Extract the full passage on the tax subsidy judgment, reproducing every word and paragraph number as it appears.
START Provided text
8. But, it must be remembered that in the present case, the subsidy was given for meeting specifically the entire corresponding revenue expenditure and not as a measure to quantify the subsidy. So, the said decision is clearly distinguishable.
That apart, as rightly pointed out by learned counsel for the Revenue, the said observation in a different context cannot be relied on in the present context of determining the question whether the receipt in question is capital or revenue. The Supreme Court also has pointed out in CIT vs. Sun Engineering Works (P) Ltd. that it is neither desirable nor permissible to pick out a word or a sentence from the judgment of the Supreme Court divorced from the context of the question under consideration and treat it to be the complete law declared by the Court.
9. Learned counsel for the assessee also sought to rely on the instructions of the Board referred to in the Tribunal's order at the end of paragraph 6. It appears that as per the said instructions, the subsidy received should be treated as a capital receipt. But, it is clear to us that the circular containing the instructions would not apply to the above referred to subsidy, which is in question in these tax cases. Presumably it relates to the other subsidy, which was given in relation to fixed capital investment.
That apart, it may also be noted that in CWT vs. V. T. Ramalingam (1993) 201 ITR 839 (Mad), this Court referred to Keshavji Ravji & Co. vs. CIT (1990) 183 ITR 1 (SC) and observed thus :
"In yet another decision of the Supreme Court in Keshavji Ravji & Co. vs. CIT (1990) 183 ITR 1 (SC) it had been pointed out that the Board, by its circulars, cannot pre-empt a judicial interpretation of the provisions of the Act and the Tribunal, much less the High Court, is not bound by the circulars and that though such circulars might have departed from the tenor of the statutory provision and given benefits to the assessees, that is not the same as saying that such circulars either have a binding effect on the interpretation of the provisions of the Act or that the Tribunal and the High Court are supposed to interpret the law in the light of the circulars."
10. The net result is, the question referred to us is answered in the affirmative and against the assessee. No costs.
END Provided text
START Extracted entries
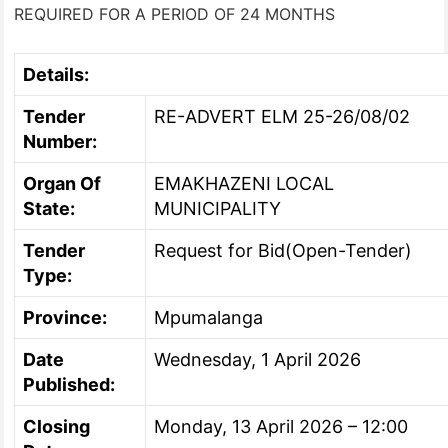
REQUIRED FOR A PERIOD OF 24 MONTHS
Details:
Tender
RE-ADVERT ELM 25-26/08/02
Number:
Organ Of
EMAKHAZENI LOCAL
State:
MUNICIPALITY
Tender
Request for Bid(Open-Tender)
Type:
Province:
Mpumalanga
Date
Wednesday, 1 April 2026
Published:
Closing
Monday, 13 April 2026 – 12:00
END Extracted entries
### Response for this exercise
8. But, it must be remembered that in the present case, the subsidy was given for meeting specifically the entire corresponding revenue expenditure and not as a measure to quantify the subsidy. So, the said decision is clearly distinguishable.
That apart, as rightly pointed out by learned counsel for the Revenue, the said observation in a different context cannot be relied on in the present context of determining the question whether the receipt in question is capital or revenue. The Supreme Court also has pointed out in CIT vs. Sun Engineering Works (P) Ltd. that it is neither desirable nor permissible to pick out a word or a sentence from the judgment of the Supreme Court divorced from the context of the question under consideration and treat it to be the complete law declared by the Court.
9. Learned counsel for the assessee also sought to rely on the instructions of the Board referred to in the Tribunal's order at the end of paragraph 6. It appears that as per the said instructions, the subsidy received should be treated as a capital receipt. But, it is clear to us that the circular containing the instructions would not apply to the above referred to subsidy, which is in question in these tax cases. Presumably it relates to the other subsidy, which was given in relation to fixed capital investment.
That apart, it may also be noted that in CWT vs. V. T. Ramalingam (1993) 201 ITR 839 (Mad), this Court referred to Keshavji Ravji & Co. vs. CIT (1990) 183 ITR 1 (SC) and observed thus :
"In yet another decision of the Supreme Court in Keshavji Ravji & Co. vs. CIT (1990) 183 ITR 1 (SC) it had been pointed out that the Board, by its circulars, cannot pre-empt a judicial interpretation of the provisions of the Act and the Tribunal, much less the High Court, is not bound by the circulars and that though such circulars might have departed from the tenor of the statutory provision and given benefits to the assessees, that is not the same as saying that such circulars either have a binding effect on the interpretation of the provisions of the Act or that the Tribunal and the High Court are supposed to interpret the law in the light of the circulars."
10. The net result is, the question referred to us is answered in the affirmative and against the assessee. No costs.